## Set task A
Duplicate word for word the passage of the post on cellphone location data that begins at the words "1) Interesting story" and stops after the words "transportation, for example.".

## Text segment

- - -

1) Interesting story on NPR last week about a new study using cellphone data to track people’s movements. It turns out they were able to predict the nearest cellphone tower 93% of the time and their actual locations 80% of the time. The potential value to public policy is significant. It could affect how we put money into public transportation, for example.
Interestingly, though, no one mentioned any concerns about privacy, just a short statement that researchers don’t have names or numbers. Seems like a perfect, obvious example of how that’s not sufficiently deidentifying, especially as the conclusion is that you can predict where people are. Another researcher claims that he has data for half a million people and that “major carriers around the world are now starting to share data with scientists.” What if we end up with another AOL scandal on our hands, and worse, the scandal keeps this kind of research from continuing?

- - -

## Set task B
Set down, line for line and unchanged, the part of the records that begins at the line containing "name author: (L.) J. Presl & C. Presl" and continues through the end of the records, including both of those ends.

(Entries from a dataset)
- - -

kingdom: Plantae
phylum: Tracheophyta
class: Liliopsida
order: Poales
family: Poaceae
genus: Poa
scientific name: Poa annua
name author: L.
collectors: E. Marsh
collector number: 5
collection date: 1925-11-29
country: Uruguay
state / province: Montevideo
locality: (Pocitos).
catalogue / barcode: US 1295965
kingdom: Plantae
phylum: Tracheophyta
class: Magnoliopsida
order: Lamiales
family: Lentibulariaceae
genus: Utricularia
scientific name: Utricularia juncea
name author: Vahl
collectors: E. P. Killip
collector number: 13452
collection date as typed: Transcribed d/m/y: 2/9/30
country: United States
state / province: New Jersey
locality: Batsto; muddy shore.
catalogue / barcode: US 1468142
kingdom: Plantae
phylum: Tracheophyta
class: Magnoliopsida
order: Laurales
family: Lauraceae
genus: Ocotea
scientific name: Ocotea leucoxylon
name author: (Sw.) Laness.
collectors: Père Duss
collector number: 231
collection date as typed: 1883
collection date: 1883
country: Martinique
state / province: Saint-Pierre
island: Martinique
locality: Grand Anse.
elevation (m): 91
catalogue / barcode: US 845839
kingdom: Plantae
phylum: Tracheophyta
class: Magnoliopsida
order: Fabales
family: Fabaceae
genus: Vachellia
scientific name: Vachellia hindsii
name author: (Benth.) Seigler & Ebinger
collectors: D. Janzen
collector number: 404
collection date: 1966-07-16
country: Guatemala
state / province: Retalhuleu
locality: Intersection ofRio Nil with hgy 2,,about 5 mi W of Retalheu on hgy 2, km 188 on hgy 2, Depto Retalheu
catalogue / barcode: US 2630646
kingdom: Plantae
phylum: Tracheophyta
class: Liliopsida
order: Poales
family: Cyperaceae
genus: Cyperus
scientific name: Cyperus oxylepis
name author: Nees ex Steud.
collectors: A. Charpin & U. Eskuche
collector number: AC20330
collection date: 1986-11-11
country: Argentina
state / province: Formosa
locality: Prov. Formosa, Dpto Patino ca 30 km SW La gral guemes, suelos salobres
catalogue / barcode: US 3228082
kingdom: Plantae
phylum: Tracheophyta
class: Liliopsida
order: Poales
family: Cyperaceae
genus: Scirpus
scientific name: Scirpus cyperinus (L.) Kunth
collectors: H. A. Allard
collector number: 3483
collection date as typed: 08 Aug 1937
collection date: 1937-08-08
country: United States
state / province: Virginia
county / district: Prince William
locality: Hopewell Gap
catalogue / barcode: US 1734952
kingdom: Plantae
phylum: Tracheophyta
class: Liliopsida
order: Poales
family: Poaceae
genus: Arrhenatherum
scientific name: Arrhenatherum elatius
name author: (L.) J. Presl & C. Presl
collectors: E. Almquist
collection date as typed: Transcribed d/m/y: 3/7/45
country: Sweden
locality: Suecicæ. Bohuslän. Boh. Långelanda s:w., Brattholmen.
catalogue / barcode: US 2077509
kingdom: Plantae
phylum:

- - -

## Exercise result A
1) Interesting story on NPR last week about a new study using cellphone data to track people’s movements. It turns out they were able to predict the nearest cellphone tower 93% of the time and their actual locations 80% of the time. The potential value to public policy is significant. It could affect how we put money into public transportation, for example.

## Exercise result B
name author: (L.) J. Presl & C. Presl
collectors: E. Almquist
collection date as typed: Transcribed d/m/y: 3/7/45
country: Sweden
locality: Suecicæ. Bohuslän. Boh. Långelanda s:w., Brattholmen.
catalogue / barcode: US 2077509
kingdom: Plantae
phylum:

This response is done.